The Credit Suisse Group has reported a record first-half net profit of SFr4.8 billion ($3.9 billion), 68 per cent more than for the same period in 2005.This content was published on August 2, 2006 - 11:57
The second-quarter results, released on Wednesday, showed a net profit of SFr2.16 billion, driven by a boom in investment banking and wealth management.
This compared with net profit of SFr919 million for the same period last year.
Switzerland's second-largest bank also reported a net inflow of SFr16.5 billion in its wealth management business, far above the average of SFr10.8 billion forecast by analysts.
The bank said net new money inflows were particularly strong in the United States and Europe.
However, it noted that total assets under management fell 1.8 per cent in the second quarter, which it attributed to adverse market and foreign exchange-related movements, offset in part by net new assets.
Credit Suisse said net revenues in its investment banking business grew 30 per cent from the second quarter of 2005 and were at the second highest level ever.
A statement said this reflected increased revenues in all key business areas and robust deal activity.
"We achieved a strong result in a market that experienced higher volatility and increasing investor caution," commented Credit Suisse chief executive Oswald Grübel.
"This shows that our efforts to build a powerful integrated organisation are gaining momentum, while our business has proved its resilience in the face of a demanding environment."
However, the bank said it would cut about 300 jobs in its asset management division in the US and take a SFr152 million charge to realign the business.
Despite the record figures, analysts were not that enthusiastic about the performance.
"I was impressed [with the net new money]. But I think it was the highlight in a rather mixed bag set of results," commented Claudia Meier at Bank Vontobel.
"Despite the good net new money in wealth management and asset management, the earnings did not meet our estimate which is disappointing," she added.
The results are the first to be reported since Credit Suisse announced the sale of its Winterthur insurance arm to French insurer AXA for SFr12.3 billion in June.
Renato Fassbind, the bank's chief financial officer, told a conference call that Credit Suisse planned to invest proceeds of the sale in all its main business operations, including wealth and asset management, and investment banking.
But he said no major acquisitions were planned and the bank was sticking firmly to its profit target of SFr8.2 billion for the year as a whole.

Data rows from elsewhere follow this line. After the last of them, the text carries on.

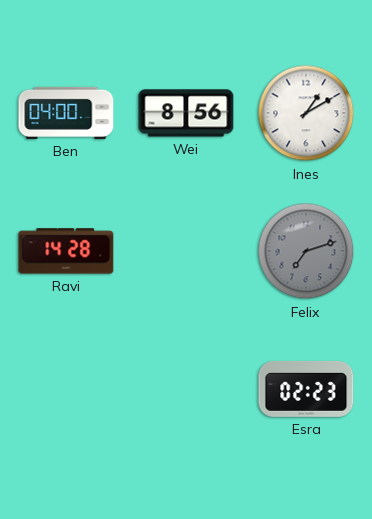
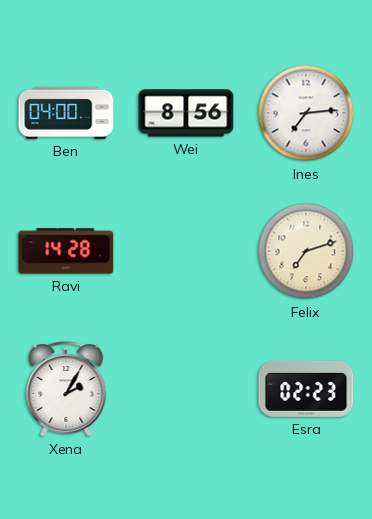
Ines: 1:10 -> 7:14
Felix dial: grey -> cream
Xena: none -> 2:05
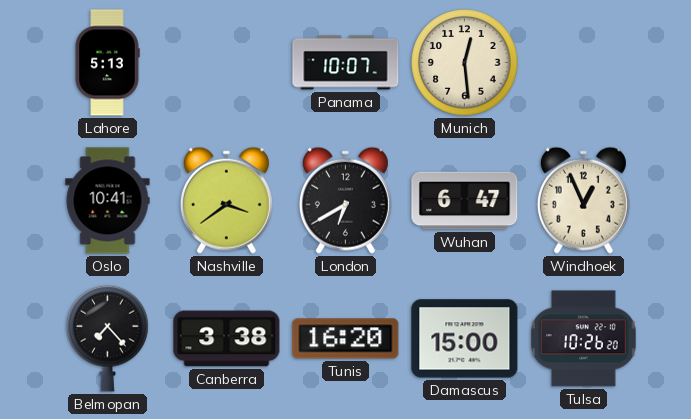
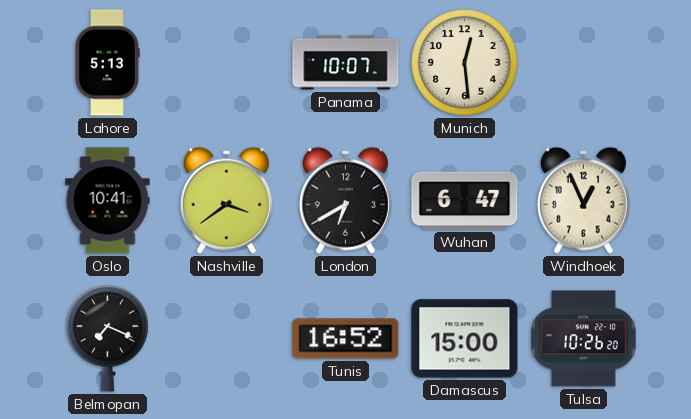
Belmopan: 7:23 -> 7:19
Canberra: 3:38 -> none
Tunis: 16:20 -> 16:52
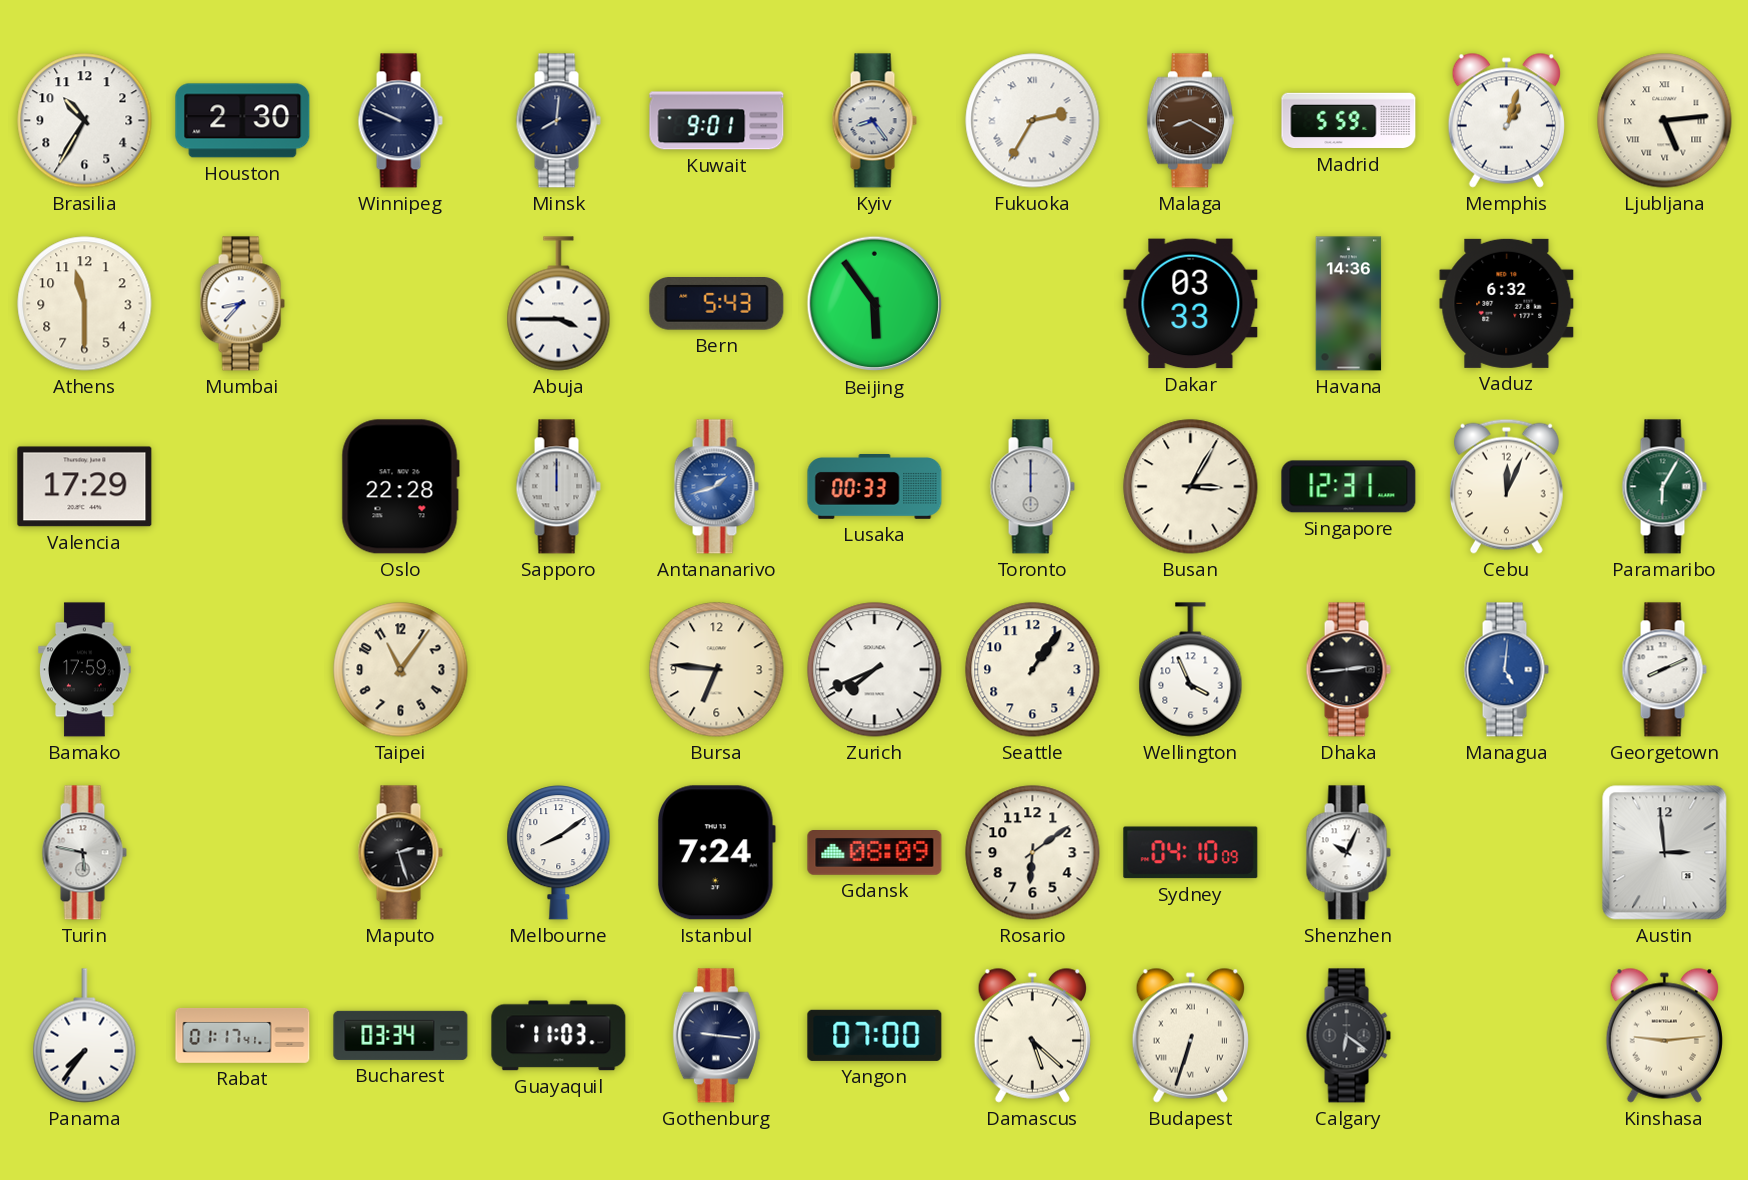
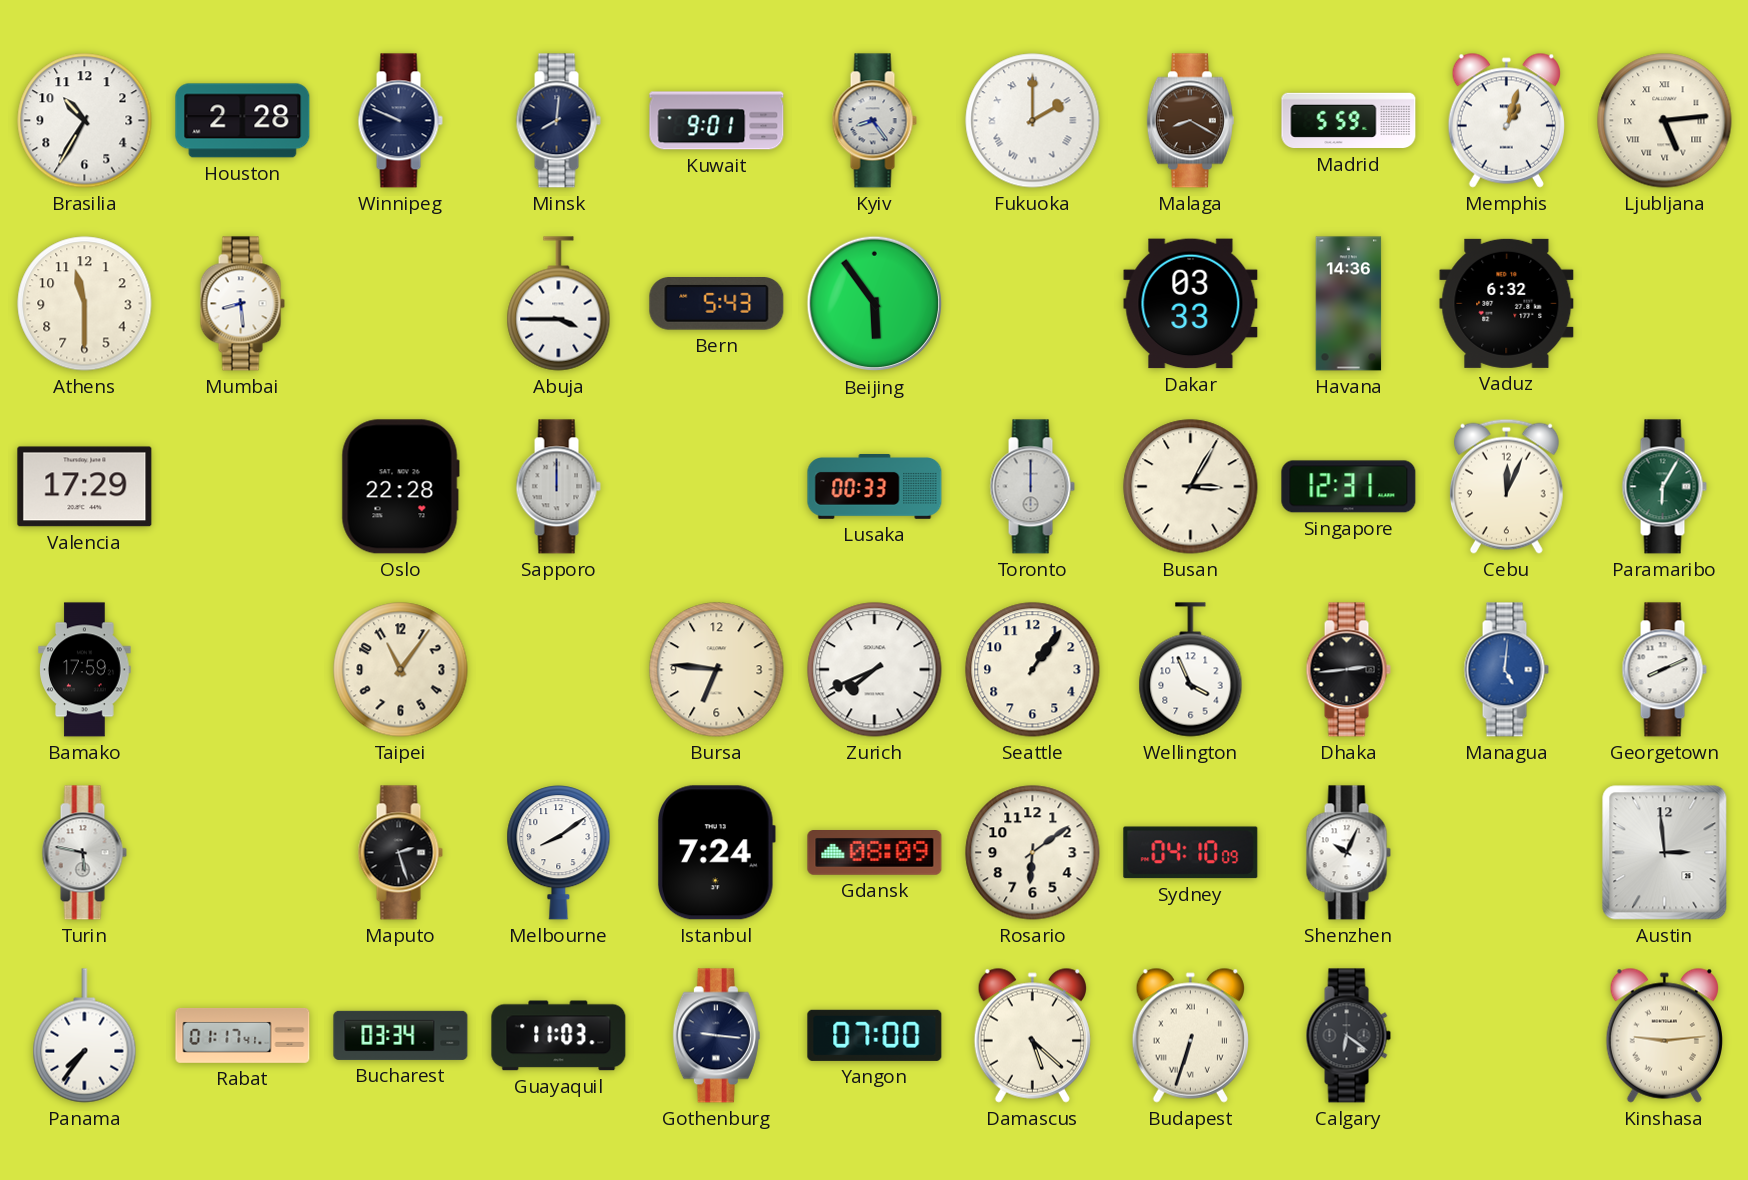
Houston: 2:30 -> 2:28
Fukuoka: 2:35 -> 2:00
Mumbai: 8:37 -> 8:29
Antananarivo: 1:42 -> none
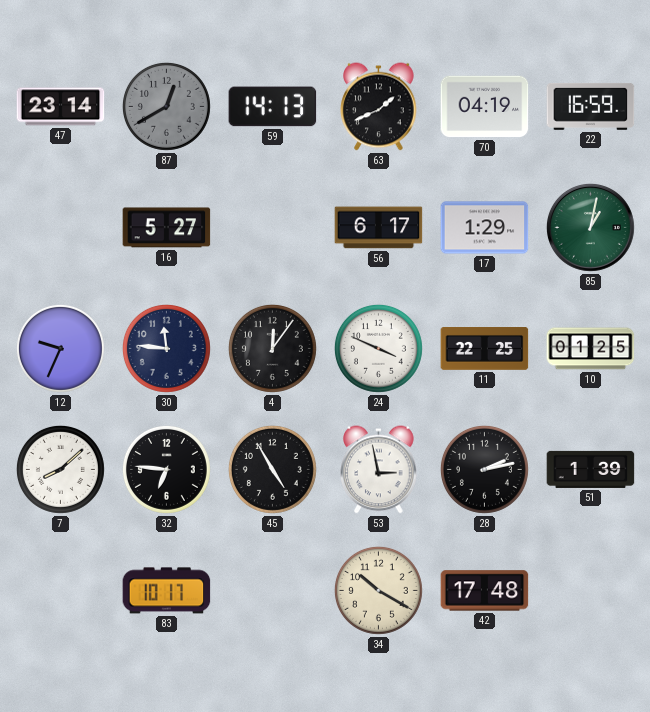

Credit Suisse has been emerging strongly from a long spell of restructuring and uncertainty that led to a corporate shake-up and rebranding at the start of the year.
In its outlook, the bank said it was "very well positioned" to benefit from further wealth creation and increased corporate activity, particularly in the emerging markets.
It added that revenue and operational synergies from its integration process, together with a firm focus on costs, would also contribute to further improvements in profitability.
swissinfo with agencies
Results for first half of 2006
Net revenues: SFr19.713 billion
Net income: SFr4.762 billion
Net new assets: SFr57.5 billion
Basic earnings per share: SFr4.25
Number of employees at end of June: 63,040
Chief executive Oswald Grübel has said the long-term growth prospects for the integrated bank are "excellent".
But he said Credit Suisse was well aware that effective risk control and strict cost management had to remain a priority to "protect the value we have created and to generate an enhanced return for our shareholders".
The Credit Suisse Group expects interest rates to remain stable over the next three months. It also feels that the equity markets will recover and the currency markets will remain calm.
Switzerland's largest bank, UBS, is due to report its first-half figures on August 15.